
    I don't personally think this needs heart team discussion--at my institution heart team is for very complex patients with very difficult decisions to make. However, virtually all patients with aortic stenosis go through the Structural Heart service, which is a different entity.
  • June 07, 2022
    Thanks, All, for your wonderful input! What role would consultation with a heart-valve team play in the care of this patient? What would happen if the heart-valve team made a recommendation that was different from your initial recommendation? How often does your assessment differ from that of a multidisciplinary team? Also, what role does CAD play in the treatment of this patient?
  • June 07, 2022
    Another option is to do an MRI to look for myocardial fibrosis which can inform the urgency of pursuing an aggressive approach. The aforementioned comments are the usual suspects.

* _Exercises_
[1] In the heart team discussion, what service do virtually all patients with aortic stenosis go through?
[2] List every question asked in the heart team discussion.

* _Material provided_
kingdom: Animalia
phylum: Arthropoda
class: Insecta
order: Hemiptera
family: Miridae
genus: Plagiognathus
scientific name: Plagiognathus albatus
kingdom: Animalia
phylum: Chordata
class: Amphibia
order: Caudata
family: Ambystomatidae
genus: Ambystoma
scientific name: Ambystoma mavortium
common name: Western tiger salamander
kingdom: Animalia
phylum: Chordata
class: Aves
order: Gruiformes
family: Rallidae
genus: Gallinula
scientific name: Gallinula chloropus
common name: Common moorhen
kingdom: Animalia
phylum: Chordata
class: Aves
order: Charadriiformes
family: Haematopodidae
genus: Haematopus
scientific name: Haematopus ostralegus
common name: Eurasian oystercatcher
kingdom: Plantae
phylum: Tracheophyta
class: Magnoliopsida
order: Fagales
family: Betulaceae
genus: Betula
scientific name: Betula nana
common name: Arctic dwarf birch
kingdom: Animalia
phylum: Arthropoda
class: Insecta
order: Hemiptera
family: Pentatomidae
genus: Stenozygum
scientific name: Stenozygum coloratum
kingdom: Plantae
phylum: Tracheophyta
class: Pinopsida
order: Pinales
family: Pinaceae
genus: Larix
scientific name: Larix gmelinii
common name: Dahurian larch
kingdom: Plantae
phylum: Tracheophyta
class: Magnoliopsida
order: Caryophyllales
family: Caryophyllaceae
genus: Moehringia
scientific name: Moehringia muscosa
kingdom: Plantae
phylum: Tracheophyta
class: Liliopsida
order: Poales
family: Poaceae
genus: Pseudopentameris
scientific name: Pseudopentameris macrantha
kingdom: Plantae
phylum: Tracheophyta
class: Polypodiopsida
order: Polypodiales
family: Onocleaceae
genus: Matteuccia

* _Your responses_
[1] The Structural Heart service.

[2]
- What role would consultation with a heart-valve team play in the care of this patient?
- What would happen if the heart-valve team made a recommendation that was different from your initial recommendation?
- How often does your assessment differ from that of a multidisciplinary team?
- What role does CAD play in the treatment of this patient?